Tarballs we deliver should be compressed better #21724

Closed
nagisa opened this issue Jan 28, 2015 · 40 comments
Closed

Tarballs we deliver should be compressed better #21724

nagisa opened this issue Jan 28, 2015 · 40 comments
Labels
P-low Low priority

Comments

@nagisa
Copy link
Member

nagisa commented Jan 28, 2015

Today’s rust-nightly-x86_64-unknown-linux-gnu.tar.gz is 125MiB in size. I did a make dist-tar-bins which output the same tarball, but only 88MiB in size. This is 70% of whatever we publish to s3.

I took liberty to also test:

  • xz (the default level, -6) → 69MiB (55% original);
  • xz -9 → 59MiB (47% original, but has high memory requirements to decompress)
  • bz2 → 82MiB (65% original);
  • lzma → 69MiB, but took longer than xz.

I strongly propose to either migrate to a more modern compression algorithm (xz) or at least investigating why gzip does such a bad job on the build bots.

cc @brson

@nagisa
Copy link
Member Author

nagisa commented Jan 28, 2015

Apparently our s3 distribution includes docs, which my make dist-tar-bins didn’t include for some reason. That’s the cause of discrepancy between gzip sizes on my system and what’s shipped through s3.

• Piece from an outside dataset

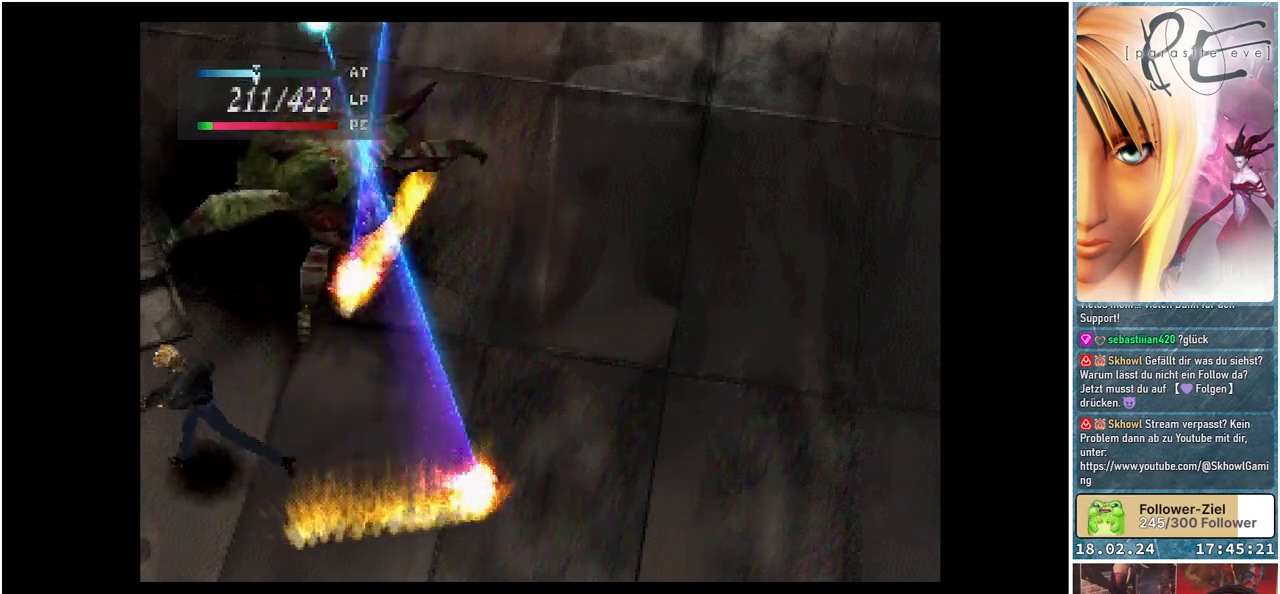
{"buttons": ["DPAD_DOWN"], "events": [[17, "DPAD_DOWN", "down"], [100, "DPAD_LEFT", "up"]]}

I downloaded the tarball we ship and recompressed it for a fairer comparison:

  • xz → 75MiB;
  • xz -9 → 73MiB (honestly, surprised about how small the improvement is over xz -6);
  • bz2 → 95MiB;

@nagisa nagisa changed the title Tarballs we deliver are compressed terribly Tarballs we deliver should be compressed better Jan 28, 2015
@nagisa
Copy link
Member Author

nagisa commented Mar 4, 2015

The tarball (2015-03-03) has since increased to 138MiB in size. Recompressing that to xz results in 82MiB .tar.xz, for a 40% gain.

@alexcrichton
Copy link
Member

Do we know of statistics of how many systems can decompress a xz archive? I'm mostly just curious as I suspect that we would continue to produce both and then systems like multirust could figure out which to download based on the host system.

@nagisa
Copy link
Member Author

nagisa commented Mar 4, 2015

As I and others discussed on IRC:

  • Macs don’t appear to have this by default, unsure, recipe on Homebrew;
  • Windows have neither gzip, nor xz, nor tar by default, so it doesn’t matter either way;

On linux systems some very common packages (with defaultish configure options) depend on liblzma5/xz (gdb and systemd come to mind as examples) so it is very likely it will be available on a standard linux system.

@comex
Copy link
Contributor

comex commented Mar 6, 2015

OS X does support xz by default in its 'tar' command (which is bsdtar - not sure exactly when support was introduced, but I think it was in 10.9) and Archive Utility (apparently newly in 10.10). This works via a library rather than the xz command line utility, which is not provided.

@nagisa
Copy link
Member Author

nagisa commented Mar 6, 2015

Are you sure it is not just shelling out to the xz command? Does 'tar xJf
file' work without xz executable in the path?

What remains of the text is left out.